## PASSAGE PROVIDED
____________________

Ship Scaling

I find that the way the game handles the various ships sizes to be very counter-intuitive.

 

1. Engines are fixed size and provide a fixed movement bonus (and fixed cost and maintenance). So it is easier to make a fast, large ship than it is to make a fast, small ship.

2. Thrusters are also fixed size, though different ship sizes have multiplicative bonuses or penalties to tactical speed, so the case here is not so clear-cut.

3. Life support is fixed size with fixed bonus to range. So larger ships with larger crews apparently don't consume any more life support.

4. Weapons are also fixed size with fixed damage, though it is unclear to me what how or whether the damage from separate weapons stack and how they interact with stacking defenses. Assuming some level of stacking on both the attack and defense side (like in GC2), then the question of how weapon and defense effectiveness scales is going to be pretty complicated.

5. Ship space doesn't scale anything like in proportion to the names.

____________________

## RAW RECORDS
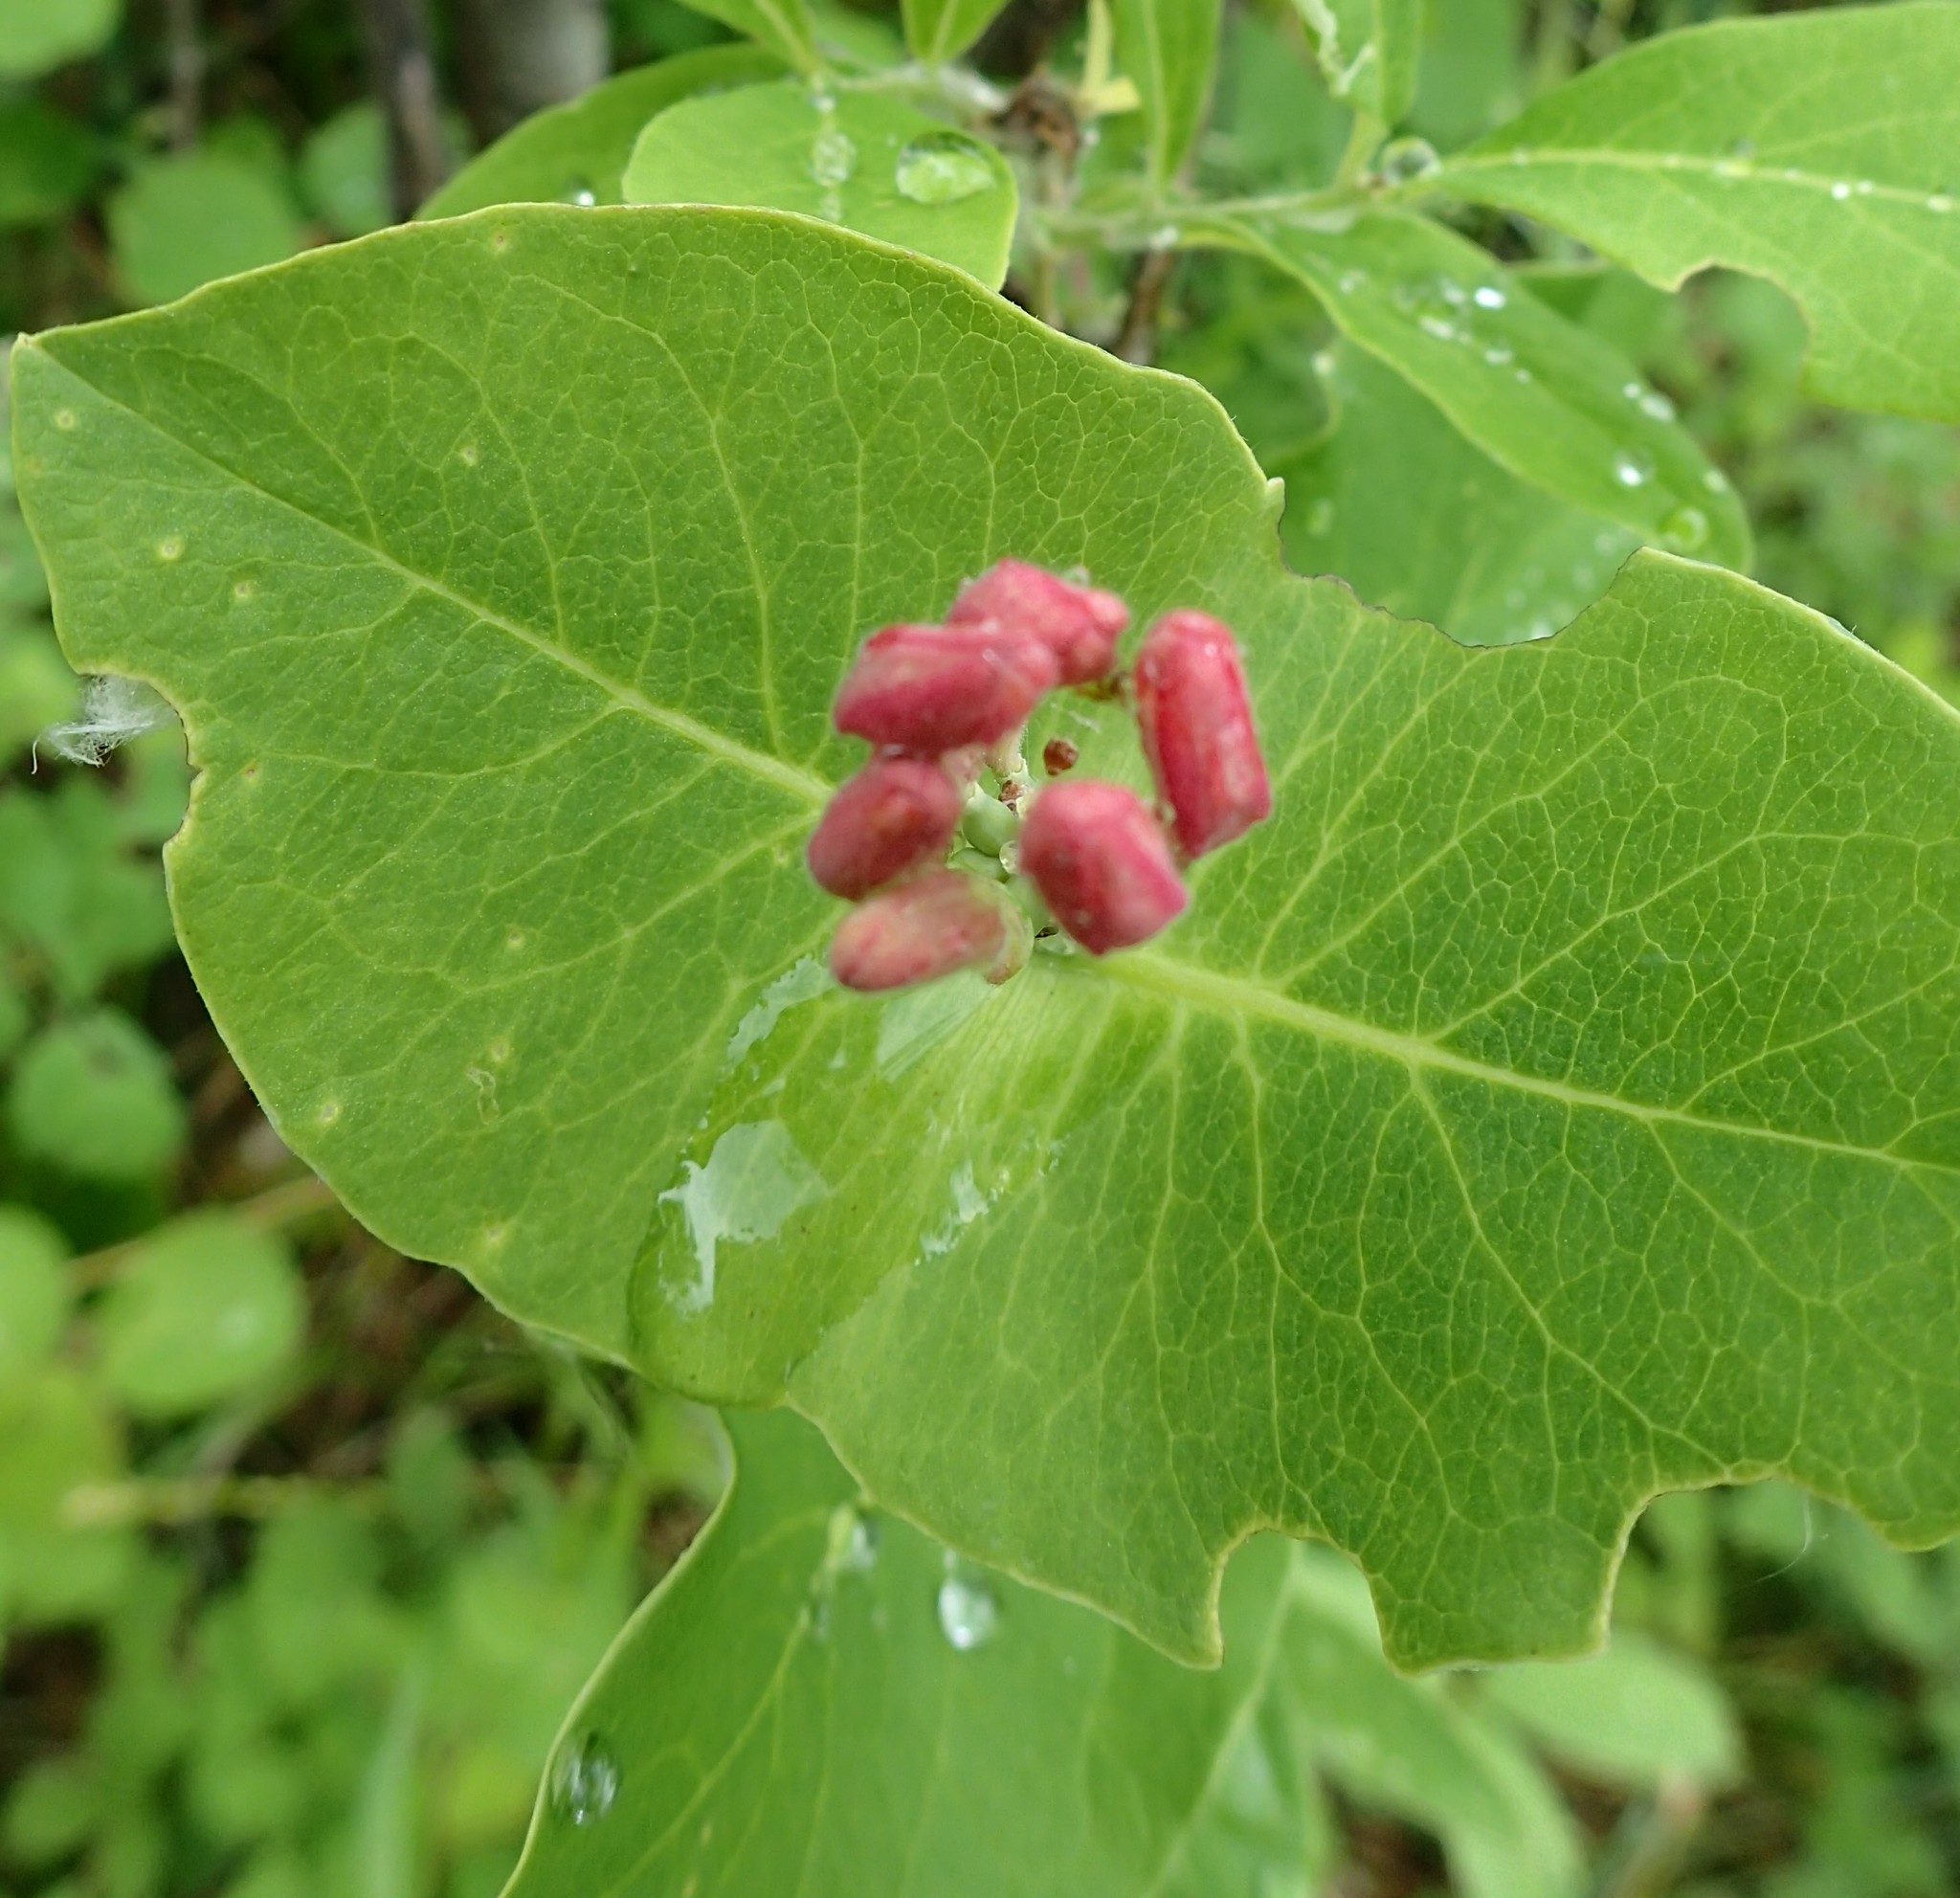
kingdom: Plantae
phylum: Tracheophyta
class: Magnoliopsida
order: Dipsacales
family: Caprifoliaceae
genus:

____________________

## TASKS AND EXERCISES
(A) In the ship scaling post, what do larger ships with larger crews apparently not consume any more of?
(B) Extract from the ship scaling post the passage that begins at the words "I find that" and stops after "not so clear-cut.".
(C) Rewrite the point in the ship scaling post that begins "Weapons are also fixed size" more briefly, keeping its main facts.

## SOLUTIONS FOR EACH TASK
(A) Life support.

(B)
I find that the way the game handles the various ships sizes to be very counter-intuitive.

 

1. Engines are fixed size and provide a fixed movement bonus (and fixed cost and maintenance). So it is easier to make a fast, large ship than it is to make a fast, small ship.

2. Thrusters are also fixed size, though different ship sizes have multiplicative bonuses or penalties to tactical speed, so the case here is not so clear-cut.

(C) Weapons are fixed size with fixed damage. It is unclear whether damage from separate weapons stacks and how it interacts with stacking defenses. If both attack and defense stack to some degree, as in GC2, working out how weapon and defense effectiveness scales will be complicated.